PROBLEM TO SOLVE: Give back the listing in full and exactly, leaving out the images.
**** GIVEN DATA
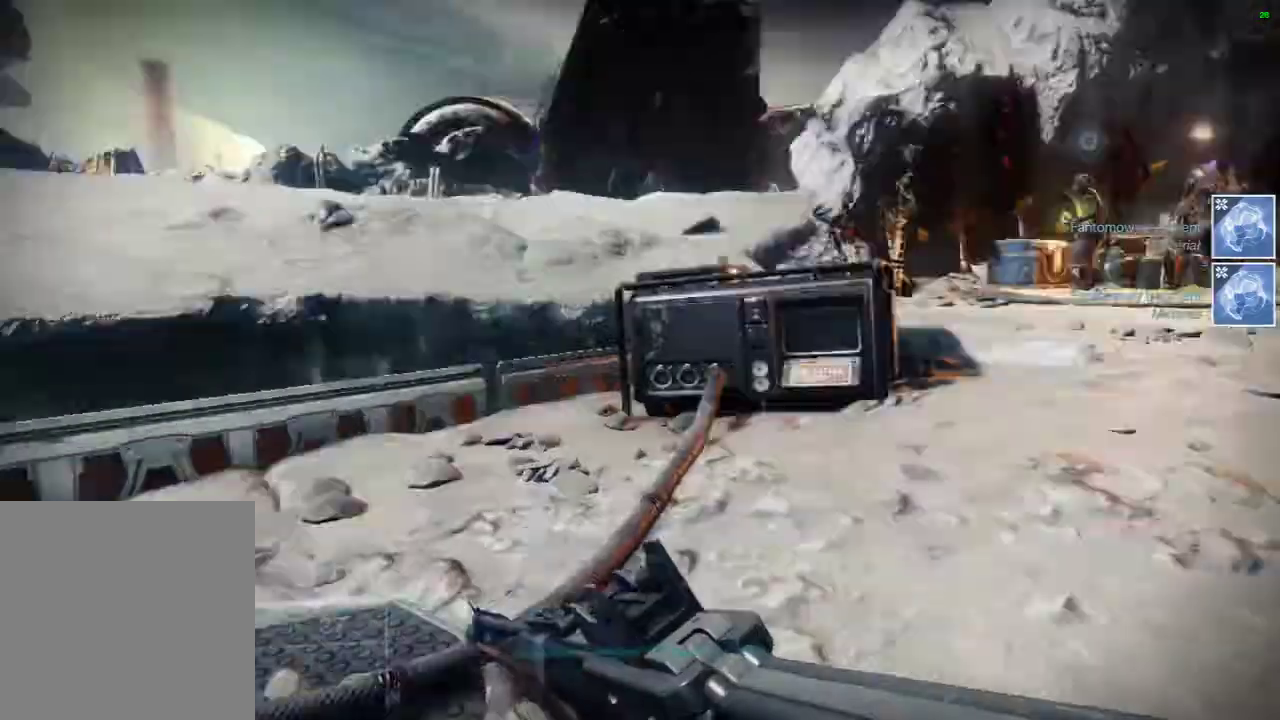
Gameplay with a controller (Xbox layout); each line is a JSON object with the inputs held at the frame after it. "events" lists button and stick changes between this image and that frame as [ms after this image, input, new state], when the widget could be followed in between. Not read: DPAD_DOWN DPAD_LEFT DPAD_RIGHT DPAD_UP HOME L3 R3 TOUCHPAD left_stick other_buttons right_stick.
{"buttons": ["L1"], "events": [[500, "L1", "down"]]}
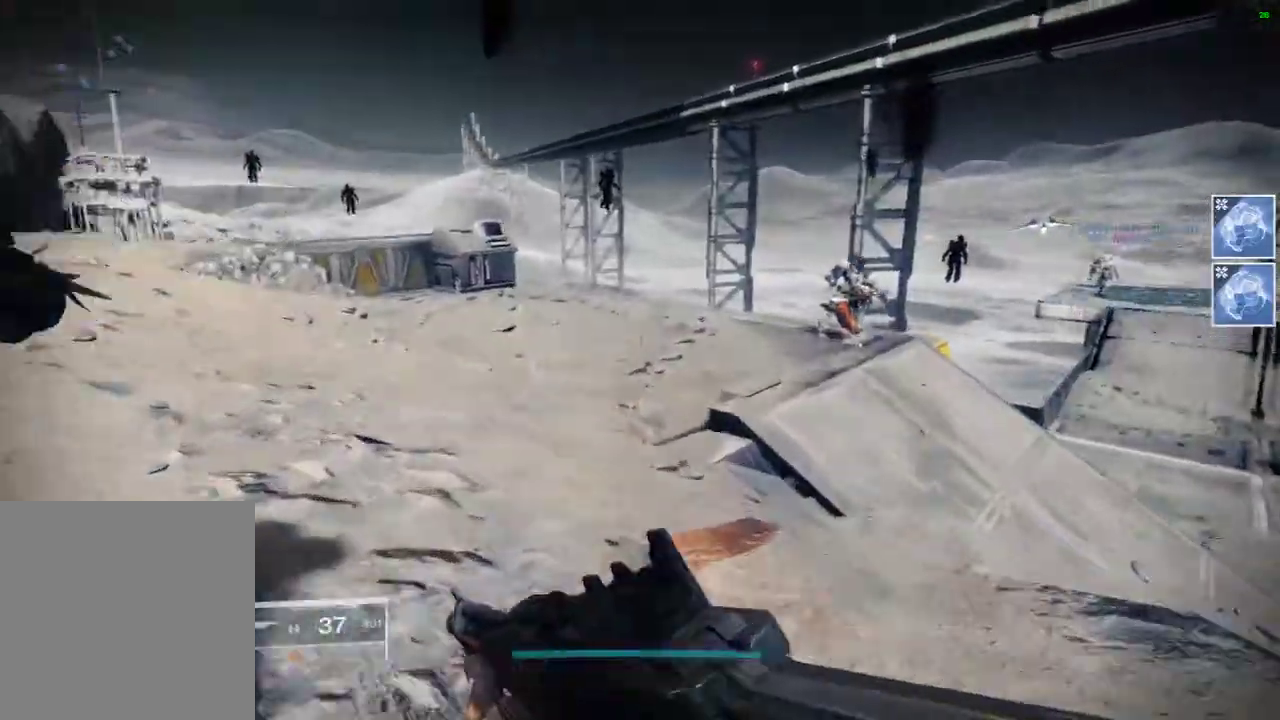
{"buttons": []}
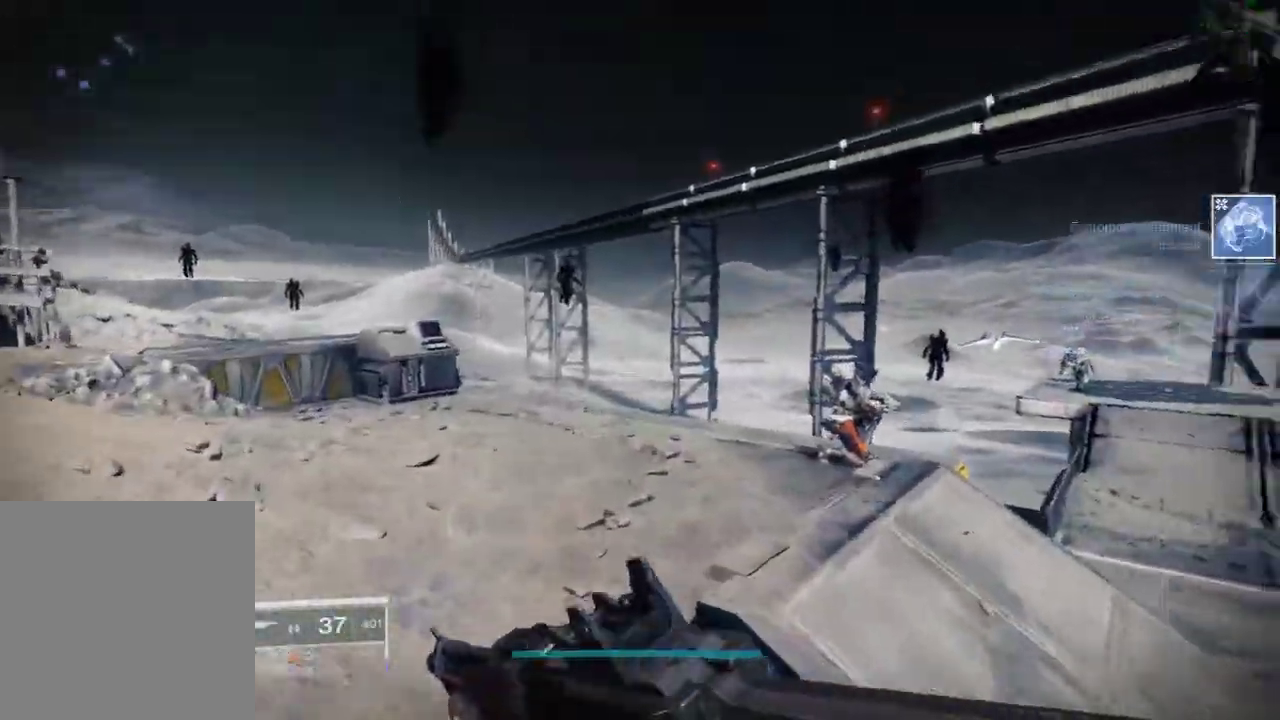
{"buttons": [], "events": [[133, "START", "down"], [333, "START", "up"]]}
********
REPLY:
Gameplay with a controller (Xbox layout); each line is a JSON object with the inputs held at the frame after it. "events" lists button and stick changes between this image and that frame as [ms after this image, input, new state], when the widget could be followed in between. Not read: DPAD_DOWN DPAD_LEFT DPAD_RIGHT DPAD_UP HOME L3 R3 TOUCHPAD left_stick other_buttons right_stick.
{"buttons": ["L1"], "events": [[500, "L1", "down"]]}
{"buttons": []}
{"buttons": [], "events": [[133, "START", "down"], [333, "START", "up"]]}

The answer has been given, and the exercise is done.